(Londres) Le sort du Brexit est entre ses mains: Arlene Foster, 49 ans, cheffe du petit parti unioniste DUP, a acquis ses fortes convictions politiques pendant les Troubles qui ont ensanglanté l’Irlande du Nord, et défend obstinément l’union de sa province avec le Royaume-Uni.

Londres et Bruxelles ont annoncé jeudi avoir trouvé un nouvel accord de Brexit, à deux semaines de la date prévue pour le divorce entre l’Union européenne et le Royaume-Uni. Mais le texte doit aussi être approuvé par le Parlement britannique où le parti de Mme Foster, avec ses 10 députés, est l’allié indispensable des conservateurs du premier ministre Boris Johnson dont les députés les plus europhobes s’aligneront sur sa position.

Or le DUP a exprimé clairement ses réticences jeudi matin face à l’accord conclu, rendant ainsi improbable son adoption par le Parlement.

Car Arlene Foster, unioniste passionnée, ne transige pas avec ses principes et tout ce qui va en direction d’un statut différent de celui du reste du Royaume-Uni pour la province d’Irlande du Nord est inacceptable à ses yeux.  

Ses convictions ont été forgées dans le sang. Elle a 8 ans, en 1979, lorsque des hommes de l’Armée Républicaine Irlandaise (IRA) tirent une balle dans la tête de son père, policier à mi-temps, dans leur ferme située près de la frontière, fortement militarisée à l’époque, avec la République d’Irlande. Il survit à l’attaque.

À 16 ans, elle réchappe à un attentat contre son autobus scolaire, perpétré par l’IRA, qui visait le conducteur, membre des forces armées.

Cette femme au caractère bien trempé, cheveux courts et bruns, allure imposante, est une avocate de formation rompue aux négociations. Elle avait ainsi réussi à obtenir plus d’un milliard de livres pour sa province en échange de son soutien à l’ancienne cheffe du gouvernement Theresa May.

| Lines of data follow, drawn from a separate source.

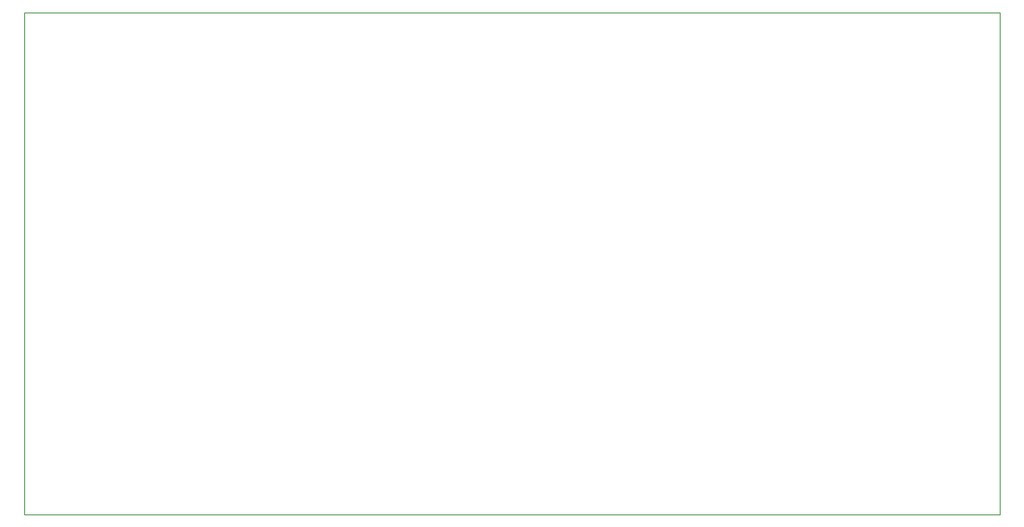
<source format=gtp>
G75*
%MOIN*%
%OFA0B0*%
%FSLAX25Y25*%
%IPPOS*%
%LPD*%
%AMOC8*
5,1,8,0,0,1.08239X$1,22.5*
%
%ADD10C,0.00000*%
D10*
X0001000Y0001250D02*
X0001000Y0201211D01*
X0389583Y0201211D01*
X0389583Y0001250D01*
X0001000Y0001250D01*
M02*

</source>
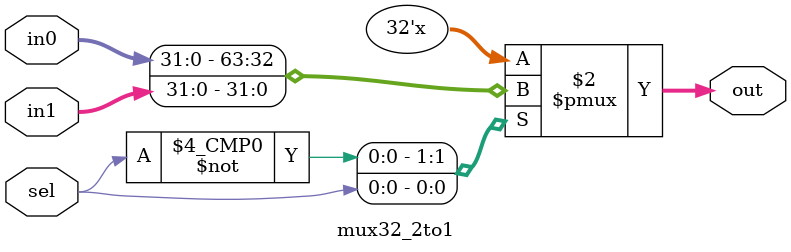
<source format=v>
module mux32_2to1(out, in0, in1, sel);
    output reg  [31:0] out;
    input [31:0] in0;
    input [31:0] in1;
	input sel;
  	always @(sel)
    begin
		case (sel)
			1'b0: out = in0;
			1'b1: out = in1;
		endcase
    end
endmodule
</source>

Mariée et mère de trois enfants, elle a été jusqu’à récemment première ministre d’Irlande du Nord, avant de devoir quitter son poste, empêtrée dans un scandale sur la gestion des subventions destinées aux énergies renouvelables.

Elle est en ligne avec les idées ultra-conservatrices de son parti en matière de mœurs, hostile à l’avortement et au mariage homosexuel, d’ailleurs interdits dans la province.

«Façonnée» par les attaques

AFP

Arlene Foster assise aux côtés du vice-président du DUP Nigel Dodds, et du futur premier ministre Boris Johnson, lors d'une conférence à Belfast l'an dernier.

Arlene Foster a expliqué que les attentats dont elle avait été témoin dans son enfance avaient construit sa vision de la vie, dans un entretien au Belfast Telegraph. «Cela fait partie de ce que je suis, on ne peut pas me l’enlever. Cela a façonné mon adolescence, mes choix politiques mais en même temps, je ne pense pas que l’on doive laisser le passé décider du futur».

Elle a étudié le droit à la Queen’s University de Belfast avant de rejoindre l’Association des Jeunes Unionistes, l’organisation de jeunesse du Parti unioniste d’Ulster (UUP), la principale formation protestante qui a gouverné presque sans opposition en Irlande du Nord depuis la création de la province en 1922, au moment de l’indépendance de l’Irlande.

Élue dans la nouvelle assemblée nord-irlandaise en 2003, elle quitte l’UUP l’année suivante pour rejoindre le DUP, car en désaccord avec les termes de l’accord de paix pour l’Irlande du Nord qui a mis fin en 1998 à trois décennies de violence, négocié par l’UUP.

Et elle a rapidement progressé dans ses rangs. Jusqu’à devenir première ministre d’Irlande du Nord en janvier 2016.

Elle a eu une relation houleuse avec son vice-premier ministre Martin McGuiness, un dirigeant du parti républicain Sinn Fein, qui, malade, démissionne en janvier 2017 et meurt quelques semaines plus tard. Les deux partis sont en effet contraints de gouverner ensemble au terme de l’accord de paix de 1998.  

Mais depuis, Mme Foster et le Sinn Fein n’ont pas réussi à se mettre d’accord, et les affaires courantes de la province sont gérées par Londres.